Yes, my friends…it is not yet December, but it’s less than a month to Christmas Day, and the year is basically on its last legs.  What a year it has been!  We have had several rough patches (all of them belonging to different categories,) and we seem to -finally- be witnessing the slow dissipation of the fog that has been J’s mood and attitude lately.  We have had, since Friday, a much happier son than we’d had in a while.  On Saturday night, as he hugged me before bedtime, I whispered to him “how we’ve missed you, kid!”  He smiled broadly, and giggled his way into bed.

More and more we see more of him.  Less and less he seems to spiral out of control when his bandaids are off, or when the brace is removed, or when he is momentarily put out of sorts by something trivial.  We still have to negotiate and remind him of things more often than we used to, but he’s getting closer to being less dependent on our cues and appeasements.  This is, of course, what we need: the opportunity to communicate with him with greater ease.  It is when he is too riled up, too tense, too anxious, too defensive, too self-involved that we have problems communicating, and the med seems to have dissolved some of the thick outer shell he had developed.  Or, maybe, the thick shell was inside, and we’ve just managed to melt it a little.  Only time will tell.

With Christmas just around the corner, we’re working on getting motivated for it…I think the past few weeks have been so emotionally grueling that we might be hesitant about this.  We want, above all else, for J to feel up to it all. We are trying to figure out the best way to not overwhelm him, and so we are going slowly.  I walk with him around the store, and I ask him what things are; he tells me Christmas tree, lights, or he hums Christmas songs.  But we’re not pushing the whole thing to the point where it has to be now, or even soon.  We’re just easing into it.  That he’s been listening to The Waitresses’ Christmas Wrapping on a loop is not necessarily encouraging, but we’re not taking it as a sign that he’s “over” Christmas either.  Maybe he’s just trying to say that he’s not quite “there” yet.

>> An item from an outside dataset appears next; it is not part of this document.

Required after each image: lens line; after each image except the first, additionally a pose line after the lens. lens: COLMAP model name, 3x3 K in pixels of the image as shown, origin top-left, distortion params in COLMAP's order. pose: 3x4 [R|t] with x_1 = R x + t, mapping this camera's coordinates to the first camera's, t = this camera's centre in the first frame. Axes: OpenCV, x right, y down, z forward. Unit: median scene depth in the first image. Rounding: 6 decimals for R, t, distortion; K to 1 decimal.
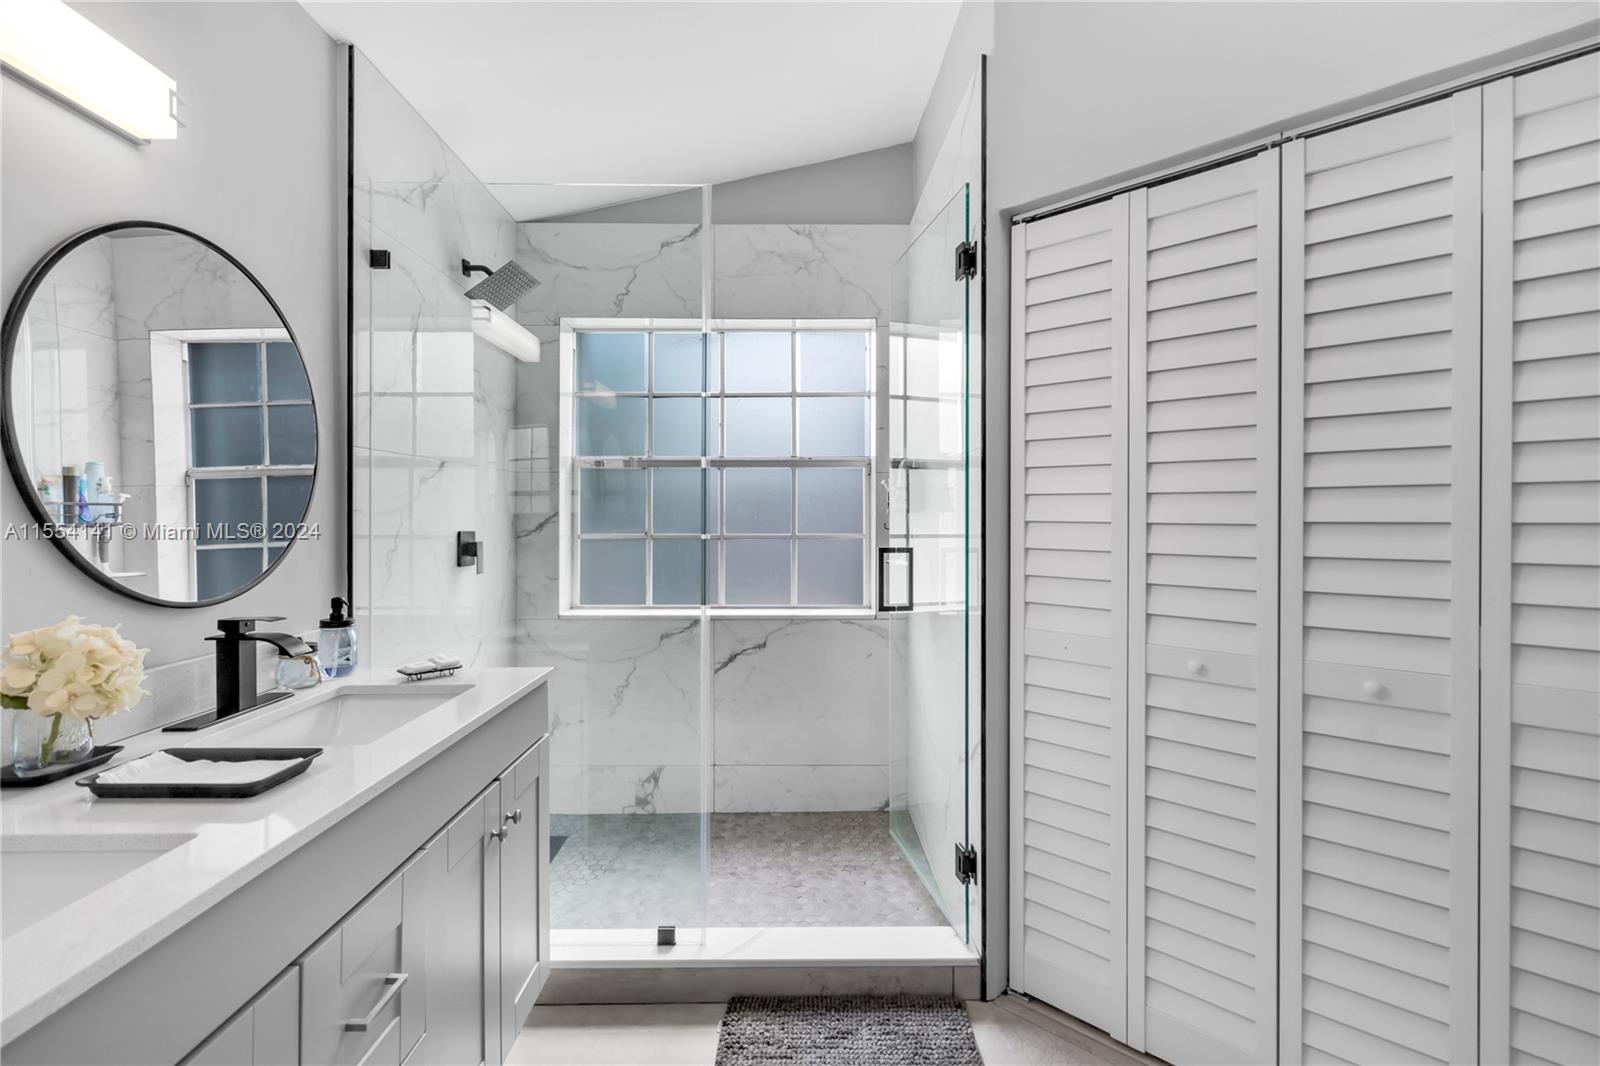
lens RADIAL K [[737.9, 0, 798.9], [0, 737.9, 518.0], [0, 0, 1]] dist [-0.005441, 0.000505]
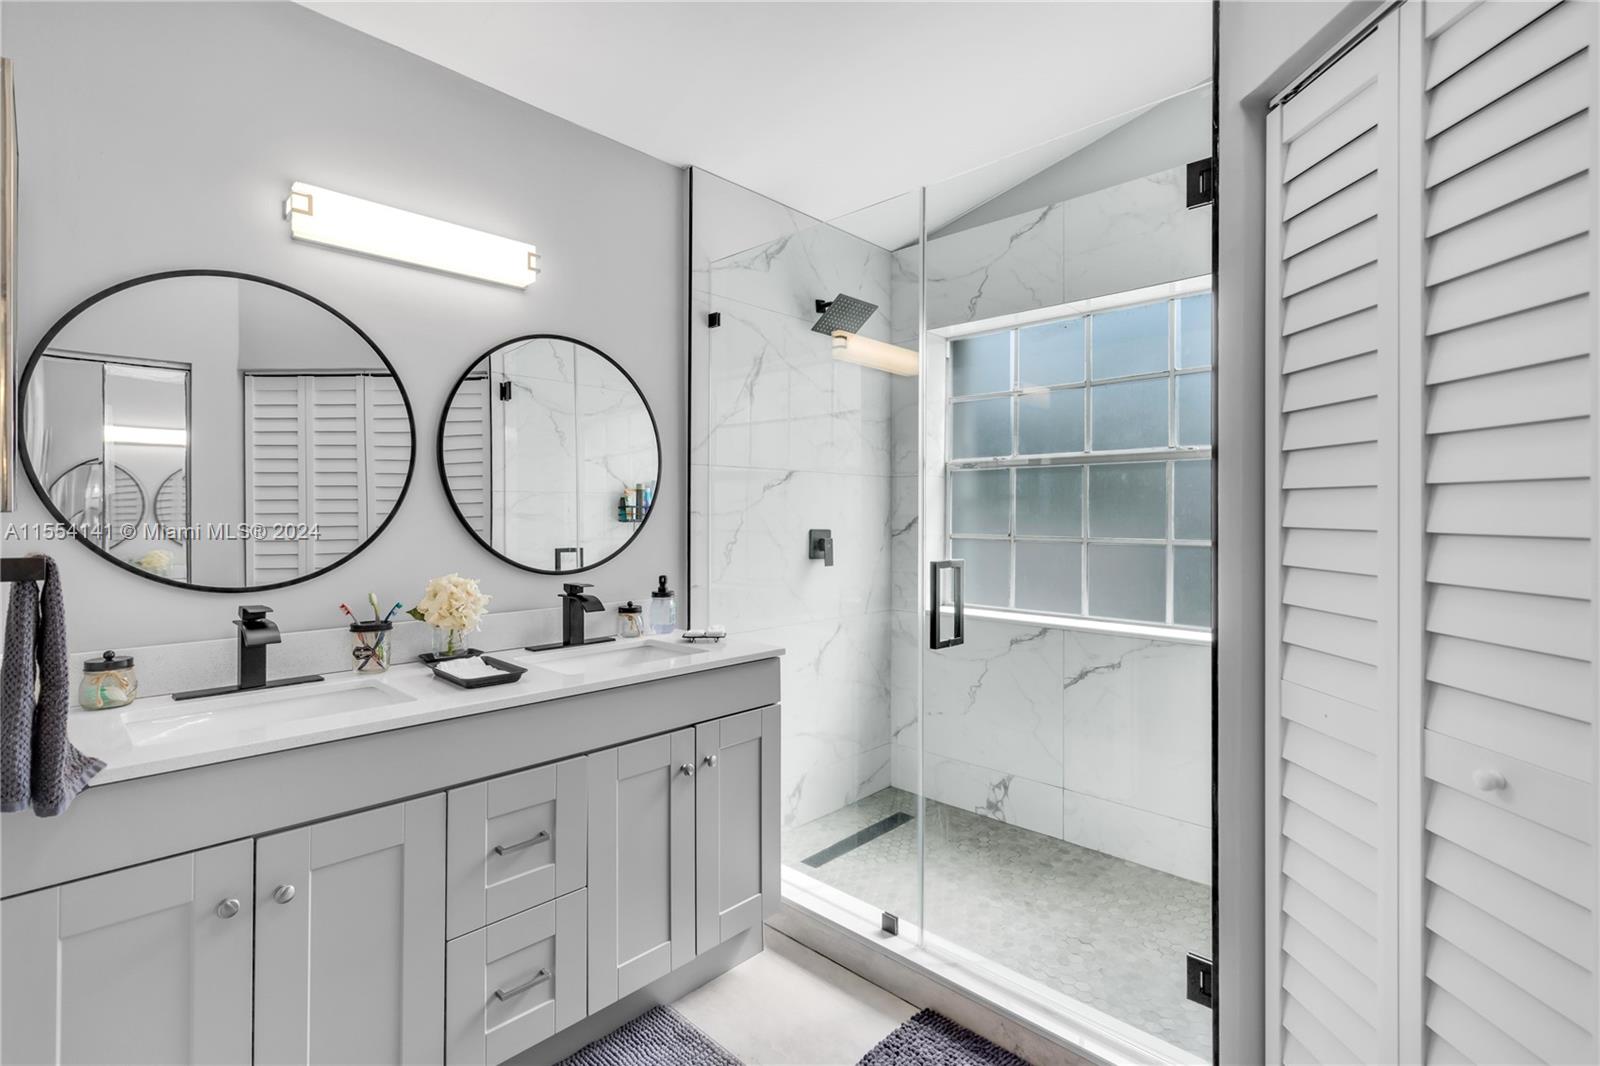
lens RADIAL K [[740.6, 0, 798.4], [0, 740.6, 515.1], [0, 0, 1]] dist [-0.001667, 0.000305]
pose [[0.711273, 0.002820, -0.702910, 0.362371], [-0.005235, 0.999985, -0.001285, -0.003507], [0.702896, 0.004594, 0.711278, 0.132569]]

On our Saturday outing we stopped at the crafts’ store, and J helped pick out the garlands and bows we’re using for outdoor decorations this year.  He also helped me find small Christmas-themed boxes for the gifts Dada gives his co-workers each year.  At the store they had a display with small boxes that had winter and Christmas designs, and J didn’t want any with Santa Claus on them; he chose penguins, snowflakes, tartan plaid, wreaths…got very upset when I pointed to Santa Claus.  Santa Claus, however, figures prominently on the wrapping paper he chose for this year’s presents.  So I guess it’s not personal, but the medium didn’t seem appropriate?

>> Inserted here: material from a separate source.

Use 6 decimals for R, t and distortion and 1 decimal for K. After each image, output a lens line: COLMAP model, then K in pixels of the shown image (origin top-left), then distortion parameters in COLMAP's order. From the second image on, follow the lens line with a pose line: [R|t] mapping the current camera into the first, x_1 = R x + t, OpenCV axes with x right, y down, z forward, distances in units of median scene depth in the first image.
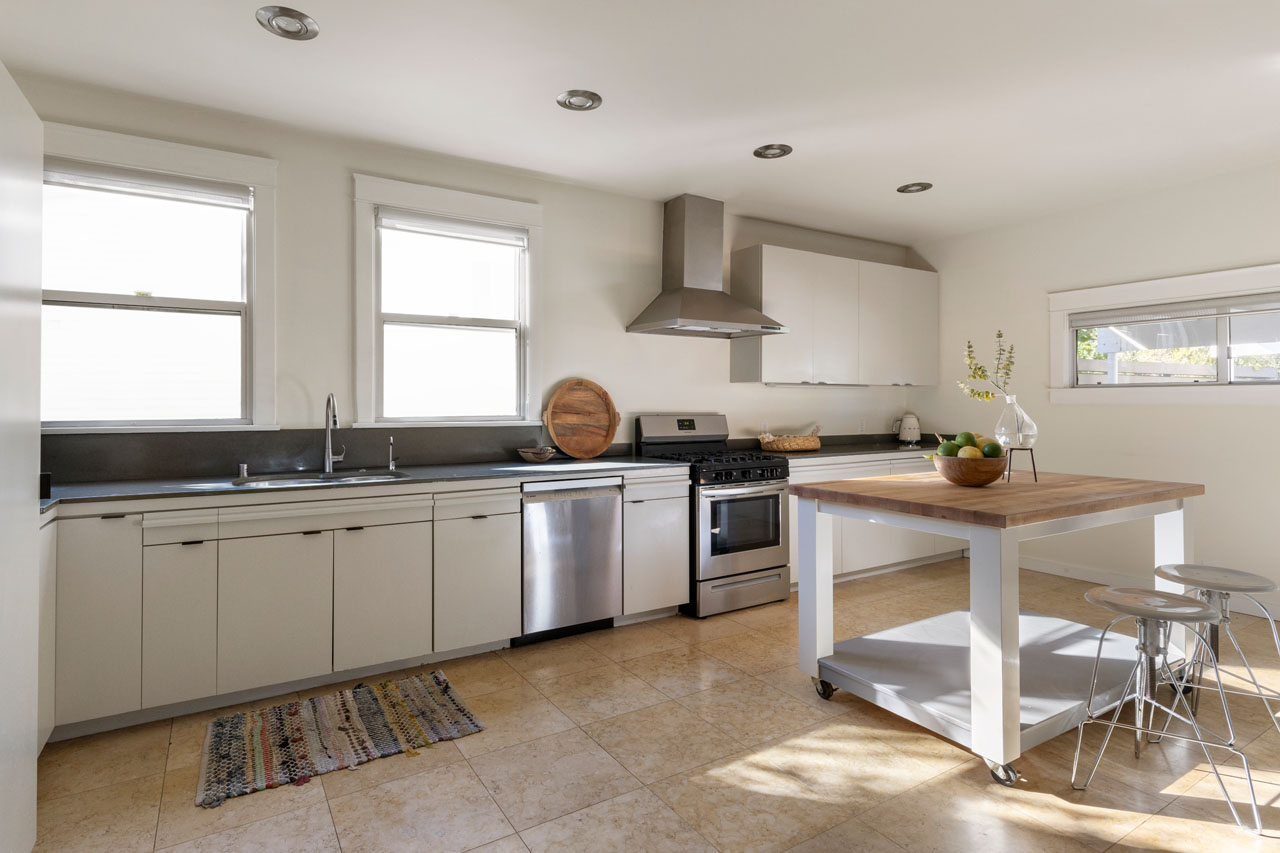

Dada is back to work today so we resume our usual routine.  This morning we’ve already made beds, loaded the dishwasher, and are now on a short break before we launch into other chores.  The Waitresses are still singing, but J is in a positive frame of mind.  I don’t want him doing somersaults, and bouncing about in a musical production number sort of way, but I want to see him open to things.  That is the key to making this work…

Well, there are chores to do, and a batch of soaps and bath salts we must produce and package today so they can be labeled and mailed to my cousin.  She put in an order to give to her husband’s staff, and J has been (in spite of his less than stellar mood) working on this project little by little.  He’s done very nice work, I have to say, and he does enjoy seeing the end result once he’s cut ribbons, printed labels, mounted them on pretty scrapbook paper.  He especially likes melting wax and using a J-stamp to seal the wrapping.  It’s all part of a process that makes him feel he’s going from raw materials to a completed product, and it gives him purpose.  He likes that…

Well…November is slowly reeling out to its last day, and we have things to do.  Every day, we hope, will be a little bit better…  Maybe 2016 won’t end on the note we had hoped for when it started, but it won’t clang dissonantly, discordantly, cacophonously as we had briefly feared it would…

It’s still gone too fast, hasn’t it???